## Task prompt
Among the lines below, copy exactly those from the one with "cách tự học" through the one with "gepersonaliseerde en iconische superjachten", counting both ends.

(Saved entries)
========================

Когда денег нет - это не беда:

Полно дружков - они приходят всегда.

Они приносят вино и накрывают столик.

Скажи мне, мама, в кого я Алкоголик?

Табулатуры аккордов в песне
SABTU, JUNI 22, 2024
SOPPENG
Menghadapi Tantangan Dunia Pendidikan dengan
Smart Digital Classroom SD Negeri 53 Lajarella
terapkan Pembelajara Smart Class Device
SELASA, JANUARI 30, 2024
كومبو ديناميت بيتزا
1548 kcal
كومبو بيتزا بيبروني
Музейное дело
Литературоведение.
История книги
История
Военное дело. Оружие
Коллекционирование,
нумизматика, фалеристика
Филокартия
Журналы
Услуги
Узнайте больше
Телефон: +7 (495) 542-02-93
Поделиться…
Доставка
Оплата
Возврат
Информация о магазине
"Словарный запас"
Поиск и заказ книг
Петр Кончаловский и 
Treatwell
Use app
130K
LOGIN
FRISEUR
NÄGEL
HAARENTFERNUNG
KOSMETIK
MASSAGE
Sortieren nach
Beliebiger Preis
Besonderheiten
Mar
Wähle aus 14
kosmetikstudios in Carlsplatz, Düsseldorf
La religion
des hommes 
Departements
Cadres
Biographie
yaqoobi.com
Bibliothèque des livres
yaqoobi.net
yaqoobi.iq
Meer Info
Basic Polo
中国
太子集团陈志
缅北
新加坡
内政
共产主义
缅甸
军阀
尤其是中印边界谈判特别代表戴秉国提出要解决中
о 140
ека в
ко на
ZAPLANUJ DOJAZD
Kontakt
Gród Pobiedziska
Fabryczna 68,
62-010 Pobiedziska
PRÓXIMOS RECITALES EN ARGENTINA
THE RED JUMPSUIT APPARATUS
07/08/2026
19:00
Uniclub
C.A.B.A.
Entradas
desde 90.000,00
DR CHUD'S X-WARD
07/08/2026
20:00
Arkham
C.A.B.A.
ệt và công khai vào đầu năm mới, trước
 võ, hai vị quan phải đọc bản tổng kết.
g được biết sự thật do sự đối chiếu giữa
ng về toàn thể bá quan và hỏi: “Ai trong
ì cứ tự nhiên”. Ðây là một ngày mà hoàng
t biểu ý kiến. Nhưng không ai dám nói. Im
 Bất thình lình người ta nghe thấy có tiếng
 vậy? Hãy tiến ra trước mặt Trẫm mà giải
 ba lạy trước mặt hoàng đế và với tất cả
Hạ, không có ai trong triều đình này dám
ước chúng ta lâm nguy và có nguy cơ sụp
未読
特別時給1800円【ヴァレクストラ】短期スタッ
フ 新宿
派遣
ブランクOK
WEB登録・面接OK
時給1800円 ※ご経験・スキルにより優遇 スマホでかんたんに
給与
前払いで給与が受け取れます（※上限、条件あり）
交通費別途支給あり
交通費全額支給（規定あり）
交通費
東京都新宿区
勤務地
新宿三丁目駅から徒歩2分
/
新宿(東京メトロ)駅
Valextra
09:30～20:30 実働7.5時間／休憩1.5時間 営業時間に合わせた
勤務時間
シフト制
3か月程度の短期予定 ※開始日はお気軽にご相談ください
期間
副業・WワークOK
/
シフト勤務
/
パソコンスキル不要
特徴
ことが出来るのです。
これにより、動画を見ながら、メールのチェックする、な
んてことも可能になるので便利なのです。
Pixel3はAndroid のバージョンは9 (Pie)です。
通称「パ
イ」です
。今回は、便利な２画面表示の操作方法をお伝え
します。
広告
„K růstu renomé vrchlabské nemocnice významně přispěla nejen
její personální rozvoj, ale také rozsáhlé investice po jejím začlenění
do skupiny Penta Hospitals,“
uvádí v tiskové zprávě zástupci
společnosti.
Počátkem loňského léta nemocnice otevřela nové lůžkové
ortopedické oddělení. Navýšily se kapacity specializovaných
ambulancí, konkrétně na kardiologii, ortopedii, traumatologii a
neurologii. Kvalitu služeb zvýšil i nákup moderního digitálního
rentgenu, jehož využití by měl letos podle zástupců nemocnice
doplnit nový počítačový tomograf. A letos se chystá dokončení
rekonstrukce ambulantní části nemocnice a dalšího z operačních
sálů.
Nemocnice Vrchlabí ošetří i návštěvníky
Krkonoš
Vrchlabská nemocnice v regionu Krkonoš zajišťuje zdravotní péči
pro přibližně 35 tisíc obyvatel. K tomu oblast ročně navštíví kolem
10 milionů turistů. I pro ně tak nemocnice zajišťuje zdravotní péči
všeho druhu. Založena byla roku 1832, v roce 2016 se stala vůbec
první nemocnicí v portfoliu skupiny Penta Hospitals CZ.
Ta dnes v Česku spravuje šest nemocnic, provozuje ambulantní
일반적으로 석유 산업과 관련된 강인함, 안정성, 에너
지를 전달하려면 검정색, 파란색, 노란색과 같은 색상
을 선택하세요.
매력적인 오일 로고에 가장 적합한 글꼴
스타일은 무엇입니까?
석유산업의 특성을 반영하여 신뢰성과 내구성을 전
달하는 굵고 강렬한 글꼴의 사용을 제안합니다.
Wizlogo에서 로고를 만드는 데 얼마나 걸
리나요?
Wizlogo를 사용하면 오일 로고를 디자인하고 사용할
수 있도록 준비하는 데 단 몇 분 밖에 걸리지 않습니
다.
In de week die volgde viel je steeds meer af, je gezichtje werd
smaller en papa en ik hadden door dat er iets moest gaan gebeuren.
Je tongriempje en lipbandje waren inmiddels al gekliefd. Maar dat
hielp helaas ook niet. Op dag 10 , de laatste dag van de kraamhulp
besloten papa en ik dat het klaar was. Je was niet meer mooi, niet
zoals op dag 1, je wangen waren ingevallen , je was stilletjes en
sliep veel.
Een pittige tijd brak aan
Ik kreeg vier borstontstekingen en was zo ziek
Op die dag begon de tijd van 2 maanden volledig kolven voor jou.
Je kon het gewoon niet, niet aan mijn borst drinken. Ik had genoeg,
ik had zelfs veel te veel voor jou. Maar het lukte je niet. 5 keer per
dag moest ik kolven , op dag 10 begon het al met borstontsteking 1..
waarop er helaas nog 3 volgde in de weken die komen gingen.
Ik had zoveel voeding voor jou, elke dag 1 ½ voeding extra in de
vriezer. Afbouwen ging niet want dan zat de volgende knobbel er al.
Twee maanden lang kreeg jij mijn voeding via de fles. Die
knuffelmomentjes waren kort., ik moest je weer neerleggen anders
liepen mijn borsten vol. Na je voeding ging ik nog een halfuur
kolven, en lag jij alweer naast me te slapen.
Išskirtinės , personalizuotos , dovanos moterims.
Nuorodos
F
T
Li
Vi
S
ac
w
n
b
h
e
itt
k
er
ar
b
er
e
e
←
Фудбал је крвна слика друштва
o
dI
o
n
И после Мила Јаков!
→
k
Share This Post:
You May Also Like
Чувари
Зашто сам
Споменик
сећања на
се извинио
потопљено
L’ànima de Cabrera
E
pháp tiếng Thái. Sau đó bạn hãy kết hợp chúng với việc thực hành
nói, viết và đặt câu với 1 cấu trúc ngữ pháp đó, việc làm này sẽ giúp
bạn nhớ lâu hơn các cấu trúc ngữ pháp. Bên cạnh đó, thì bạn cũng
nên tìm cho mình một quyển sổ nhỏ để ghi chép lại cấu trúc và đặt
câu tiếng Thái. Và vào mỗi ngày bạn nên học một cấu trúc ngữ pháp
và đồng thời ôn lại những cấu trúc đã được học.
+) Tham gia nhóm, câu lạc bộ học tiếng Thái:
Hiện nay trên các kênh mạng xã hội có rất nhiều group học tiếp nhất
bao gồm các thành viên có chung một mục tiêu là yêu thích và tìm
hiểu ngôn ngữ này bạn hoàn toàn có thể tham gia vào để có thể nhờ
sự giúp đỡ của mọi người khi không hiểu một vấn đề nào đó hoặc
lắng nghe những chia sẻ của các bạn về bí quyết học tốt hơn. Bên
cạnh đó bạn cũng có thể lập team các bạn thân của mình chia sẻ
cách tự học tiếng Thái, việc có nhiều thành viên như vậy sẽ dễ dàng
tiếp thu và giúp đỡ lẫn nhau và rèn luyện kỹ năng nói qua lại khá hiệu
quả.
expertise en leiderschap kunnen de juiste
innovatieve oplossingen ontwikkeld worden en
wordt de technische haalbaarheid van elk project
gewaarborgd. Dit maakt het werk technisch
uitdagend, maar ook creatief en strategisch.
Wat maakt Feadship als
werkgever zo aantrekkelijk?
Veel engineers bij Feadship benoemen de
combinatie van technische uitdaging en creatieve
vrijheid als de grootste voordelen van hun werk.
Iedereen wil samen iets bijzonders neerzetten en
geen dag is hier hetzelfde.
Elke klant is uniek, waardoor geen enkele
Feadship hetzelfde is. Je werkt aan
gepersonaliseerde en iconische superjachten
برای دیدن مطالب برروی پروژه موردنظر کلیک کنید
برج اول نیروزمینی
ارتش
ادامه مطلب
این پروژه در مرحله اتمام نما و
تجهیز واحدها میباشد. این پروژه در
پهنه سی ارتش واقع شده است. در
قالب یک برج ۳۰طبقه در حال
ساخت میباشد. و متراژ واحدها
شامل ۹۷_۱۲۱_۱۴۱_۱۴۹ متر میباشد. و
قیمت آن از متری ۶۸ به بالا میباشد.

========================

## Response area
cách tự học tiếng Thái, việc có nhiều thành viên như vậy sẽ dễ dàng
tiếp thu và giúp đỡ lẫn nhau và rèn luyện kỹ năng nói qua lại khá hiệu
quả.
expertise en leiderschap kunnen de juiste
innovatieve oplossingen ontwikkeld worden en
wordt de technische haalbaarheid van elk project
gewaarborgd. Dit maakt het werk technisch
uitdagend, maar ook creatief en strategisch.
Wat maakt Feadship als
werkgever zo aantrekkelijk?
Veel engineers bij Feadship benoemen de
combinatie van technische uitdaging en creatieve
vrijheid als de grootste voordelen van hun werk.
Iedereen wil samen iets bijzonders neerzetten en
geen dag is hier hetzelfde.
Elke klant is uniek, waardoor geen enkele
Feadship hetzelfde is. Je werkt aan
gepersonaliseerde en iconische superjachten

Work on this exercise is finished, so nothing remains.